— Begin —

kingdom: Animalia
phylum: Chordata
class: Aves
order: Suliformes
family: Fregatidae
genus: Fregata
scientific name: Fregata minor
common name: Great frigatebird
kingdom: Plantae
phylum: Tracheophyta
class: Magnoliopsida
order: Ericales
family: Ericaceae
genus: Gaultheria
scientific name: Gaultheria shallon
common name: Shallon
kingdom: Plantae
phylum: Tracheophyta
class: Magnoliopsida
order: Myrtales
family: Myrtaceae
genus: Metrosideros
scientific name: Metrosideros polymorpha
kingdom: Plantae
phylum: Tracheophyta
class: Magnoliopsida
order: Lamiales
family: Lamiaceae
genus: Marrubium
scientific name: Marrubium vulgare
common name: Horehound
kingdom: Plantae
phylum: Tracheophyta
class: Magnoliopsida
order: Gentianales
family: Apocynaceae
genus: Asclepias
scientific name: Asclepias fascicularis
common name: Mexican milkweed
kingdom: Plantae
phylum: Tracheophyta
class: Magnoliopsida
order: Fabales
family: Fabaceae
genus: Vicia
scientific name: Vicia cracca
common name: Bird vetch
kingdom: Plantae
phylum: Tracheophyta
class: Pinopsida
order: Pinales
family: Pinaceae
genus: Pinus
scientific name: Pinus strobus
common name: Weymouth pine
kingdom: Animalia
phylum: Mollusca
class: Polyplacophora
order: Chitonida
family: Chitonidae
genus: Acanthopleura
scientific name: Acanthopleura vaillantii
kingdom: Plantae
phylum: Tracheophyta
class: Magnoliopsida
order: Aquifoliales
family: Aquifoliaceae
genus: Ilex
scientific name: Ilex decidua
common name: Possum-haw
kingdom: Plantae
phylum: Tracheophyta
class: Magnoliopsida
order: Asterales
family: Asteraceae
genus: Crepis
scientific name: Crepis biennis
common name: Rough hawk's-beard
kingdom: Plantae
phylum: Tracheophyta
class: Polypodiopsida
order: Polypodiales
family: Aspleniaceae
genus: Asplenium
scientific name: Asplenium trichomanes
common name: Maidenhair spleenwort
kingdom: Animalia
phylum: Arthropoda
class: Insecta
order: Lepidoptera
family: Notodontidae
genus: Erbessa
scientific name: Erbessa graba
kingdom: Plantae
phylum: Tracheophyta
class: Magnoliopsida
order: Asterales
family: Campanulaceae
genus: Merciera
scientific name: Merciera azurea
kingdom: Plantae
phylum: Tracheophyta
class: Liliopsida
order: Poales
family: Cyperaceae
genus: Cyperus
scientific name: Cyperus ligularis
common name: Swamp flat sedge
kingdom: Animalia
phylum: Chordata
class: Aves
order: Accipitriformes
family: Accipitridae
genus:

— End —

Your task
Copy the records from the line with "genus: Marrubium" to the line with "order: Lepidoptera", swapping in "everyday name" wherever "common name" appears and leaving everything else the same.

The completed task
genus: Marrubium
scientific name: Marrubium vulgare
everyday name: Horehound
kingdom: Plantae
phylum: Tracheophyta
class: Magnoliopsida
order: Gentianales
family: Apocynaceae
genus: Asclepias
scientific name: Asclepias fascicularis
everyday name: Mexican milkweed
kingdom: Plantae
phylum: Tracheophyta
class: Magnoliopsida
order: Fabales
family: Fabaceae
genus: Vicia
scientific name: Vicia cracca
everyday name: Bird vetch
kingdom: Plantae
phylum: Tracheophyta
class: Pinopsida
order: Pinales
family: Pinaceae
genus: Pinus
scientific name: Pinus strobus
everyday name: Weymouth pine
kingdom: Animalia
phylum: Mollusca
class: Polyplacophora
order: Chitonida
family: Chitonidae
genus: Acanthopleura
scientific name: Acanthopleura vaillantii
kingdom: Plantae
phylum: Tracheophyta
class: Magnoliopsida
order: Aquifoliales
family: Aquifoliaceae
genus: Ilex
scientific name: Ilex decidua
everyday name: Possum-haw
kingdom: Plantae
phylum: Tracheophyta
class: Magnoliopsida
order: Asterales
family: Asteraceae
genus: Crepis
scientific name: Crepis biennis
everyday name: Rough hawk's-beard
kingdom: Plantae
phylum: Tracheophyta
class: Polypodiopsida
order: Polypodiales
family: Aspleniaceae
genus: Asplenium
scientific name: Asplenium trichomanes
everyday name: Maidenhair spleenwort
kingdom: Animalia
phylum: Arthropoda
class: Insecta
order: Lepidoptera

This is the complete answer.